I'm maintaining some stored procedures in an Oracle 11g RAC environment that are part of the pipeline of steps for data-interchange with other systems. One in particular has been producing duplicate records. Files get loaded into a set of staging-tables by an ETL job, which then calls this stored procedure, which has no parameters (except an OUT parameter that gets ignored by the calling ETL code, but that's another issue). The body of the procedure starts with a statement like
For I in ( SELECT * from SOME_STAGING_TABLE where status = 'NEW' order by X_ID) LOOP
However, the ETL job that calls this is in turn called by another ETL job that finds all "files" that haven't been processed and calls it, once per file, in parallel. I think what's happening is:
- Master ETL job runs, finds two files, invokes two worker jobs
- Worker ETL job A runs, gets through first phase
- Worker ETL job B runs, gets through first phase
- Worker ETL job A invokes stored procedure
- Stored procedure A' gets two files' worth of records to process
- Worker ETL job B invokes stored procedure
- Stored procedure B' gets two files' worth of records to process
One solution might be to enforce serialization in the ETL service. Another might be to change the calling-convention of the stored procedure so it takes a file ID as a parmeter. However, let's say I need to do it in the database. Is there any way to set up a stored procedure so that only one connection can be executing a designated block of code inside it at a time?

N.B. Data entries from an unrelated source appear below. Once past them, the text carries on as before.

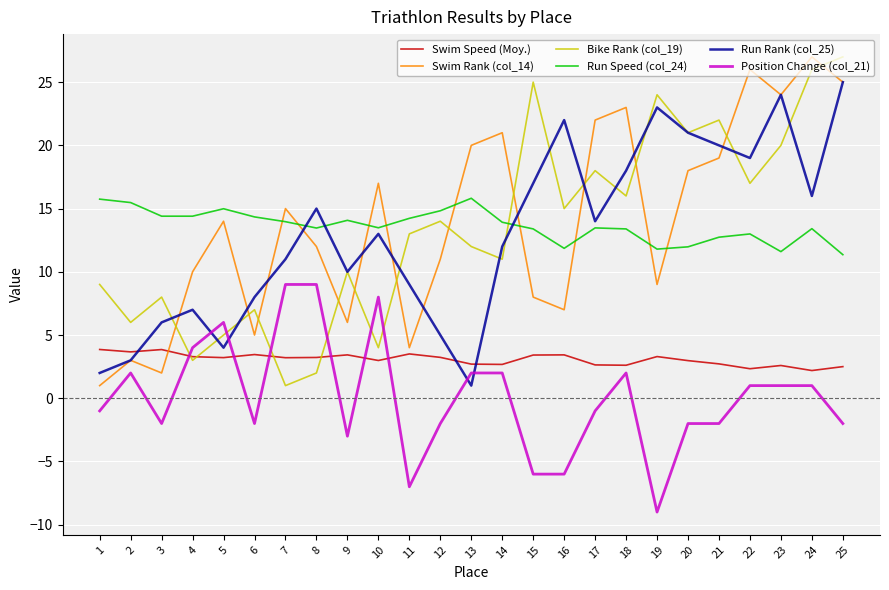

What value does the Bike Rank (col_19) series have at 14?

11.0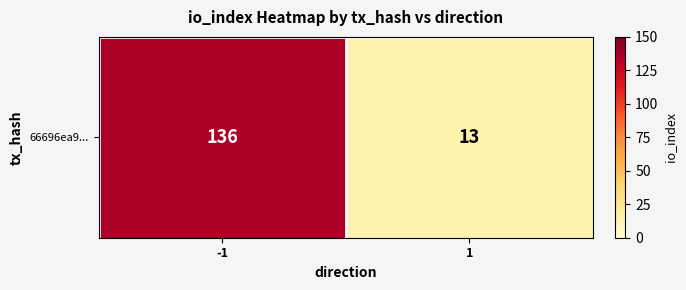

What is the change in value from -1 to 1?

-123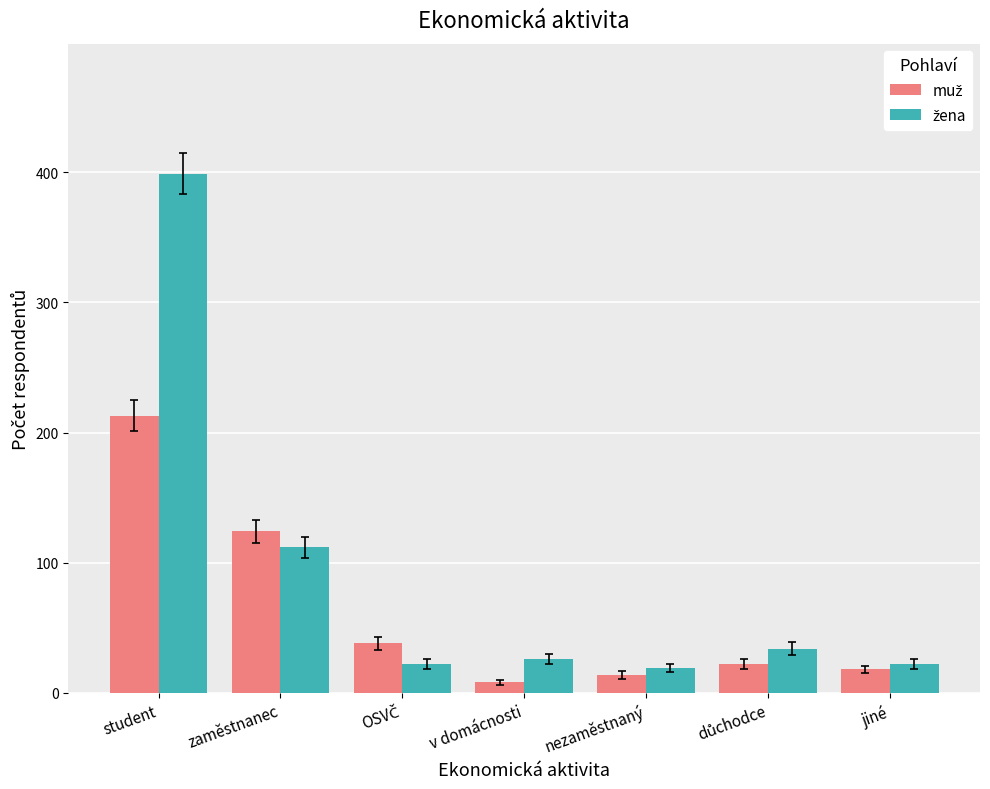

What is the label of the 7th bar from the right?

student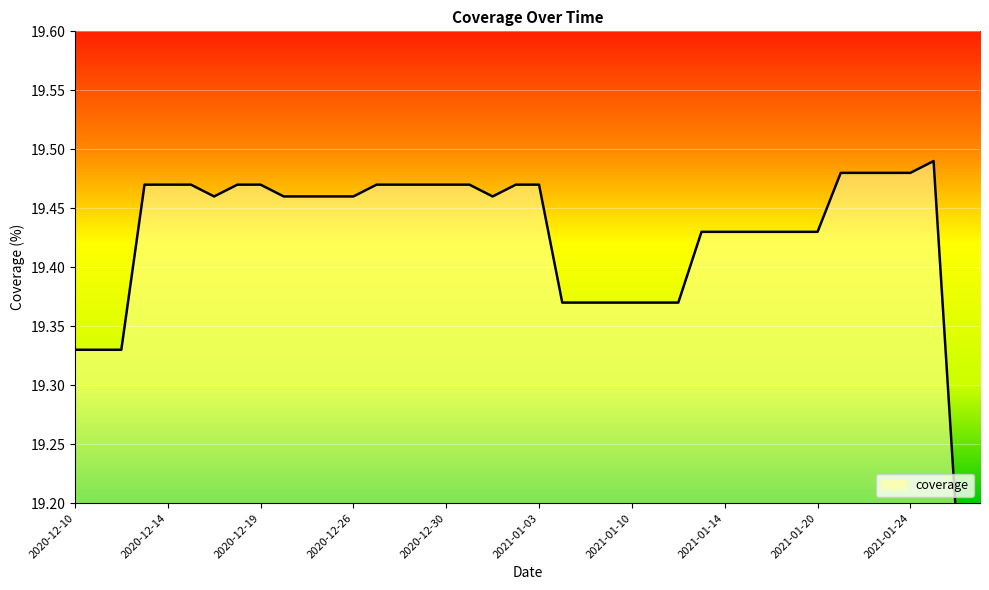

True or false: the data has more than 0 interior local peaks.

True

(In C or Java this would be called a "mutex" or "synchronized block", and I know MySQL has a "LOCK TABLES" statement that could be used for that purpose; does Oracle 11g have anything like that?)
3 Answers 3
Oracle has several locking mechanisms that you can use to serialize operations:
- You could create a single-row table that is locked at the beginning of the procedure. The lock will be locked until the transaction ends (commit/rollback).

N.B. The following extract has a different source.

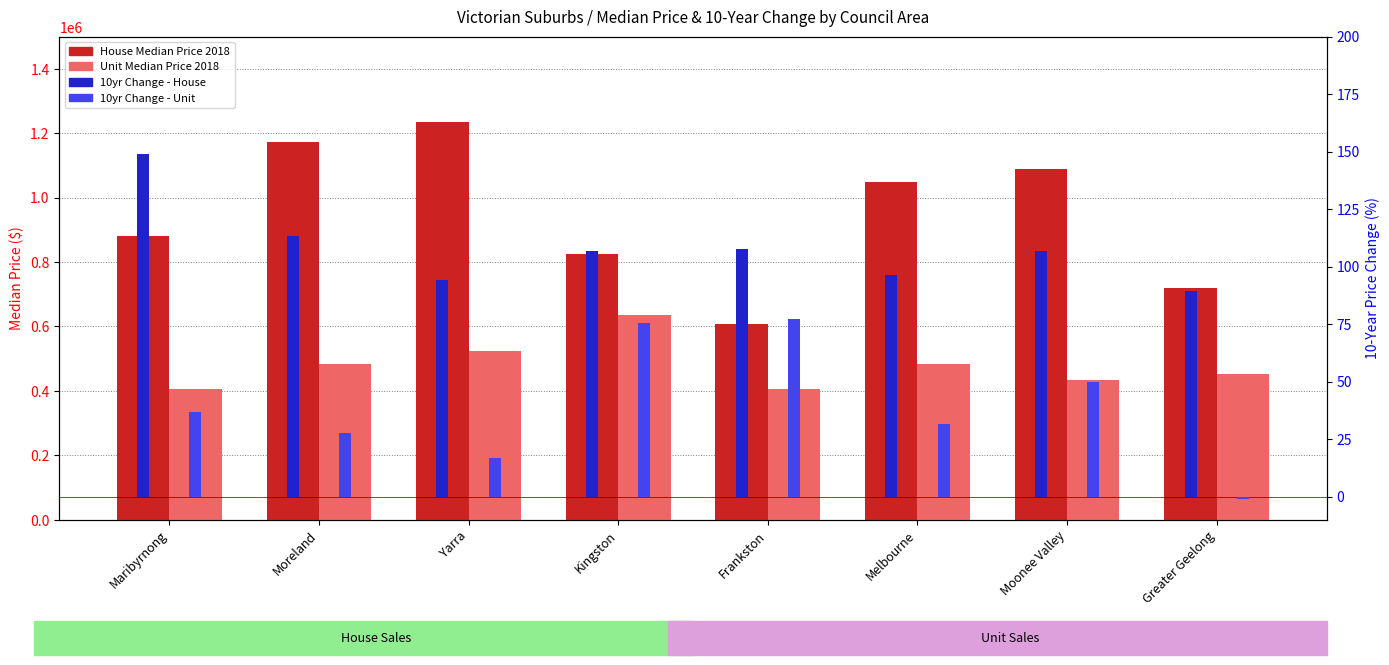

Which label corresponds to the largest value in the chart?

Yarra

- You could request a lock with
DBMS_LOCK.request
. This lock can be maintained for the duration of the session or until you callDBMS_LOCK.release
. This lock can be maintained across commits.
Example of serialization using DBMS_LOCK
:
SQL> CREATE OR REPLACE PROCEDURE serial IS
2 l_lock_handle VARCHAR2(128 BYTE);
3 l_lock_request INTEGER;
4 BEGIN
5 dbms_lock.allocate_unique(lockname=> 'MY_SERIAL_PROC', lockhandle => l_lock_handle);
6 LOOP
7 l_lock_request := dbms_lock.request(lockhandle => l_lock_handle,
8 timeout => 5,
9 release_on_commit => FALSE);
10 CASE l_lock_request
11 WHEN 0 THEN
12 EXIT; -- success
13 WHEN 1 THEN
14 dbms_output.put_line('lock already reserved, wait...');
15 dbms_lock.sleep(5); -- sleep 5 seconds before retrying
16 ELSE
17 raise_application_error(-20001, 'Lock error: ' || l_lock_request);
18 END CASE; --
19 END LOOP;
20 ----------------------------------------
21 -- serialized block of code --
22 -- (lock will be kept accross commit) --
23 ----------------------------------------
24 dbms_lock.sleep(30);
25 ----------------------------------------
26 -- End of serialized code --
27 ----------------------------------------
28 l_lock_request := dbms_lock.release(lockhandle => l_lock_handle);
29 END;
30 /
Procedure created
Only one session can run this procedure at the same time:
session1> exec serial;
session2> exec serial;
lock already reserved, wait...
lock already reserved, wait...
lock already reserved, wait...
PL/SQL procedure successfully completed
PL/SQL procedure successfully completed.
Looks like the standard way to do this on Oracle is the DBMS_LOCK package, as discussed in a previous question. Full documentation is available from Oracle.
By using the DBMS_LOCK, we cannot guarantee that only one session will pass through. I have observed that when multiple sessions request for a lock simultaneously, there is a greater chance that more than one session will get into the procedure.
One full proof method to allow only one worker to get into is that - in the beginning, run a query on fnd_concurrent_requests to identify the MIN(request_id) for the concurrent_program_id which are currently running, and set an acquire_lock flag for only this minimum request_id.
As all the requests will be triggered sequentially, therefore only one request will have this acquire_lock flag as Y.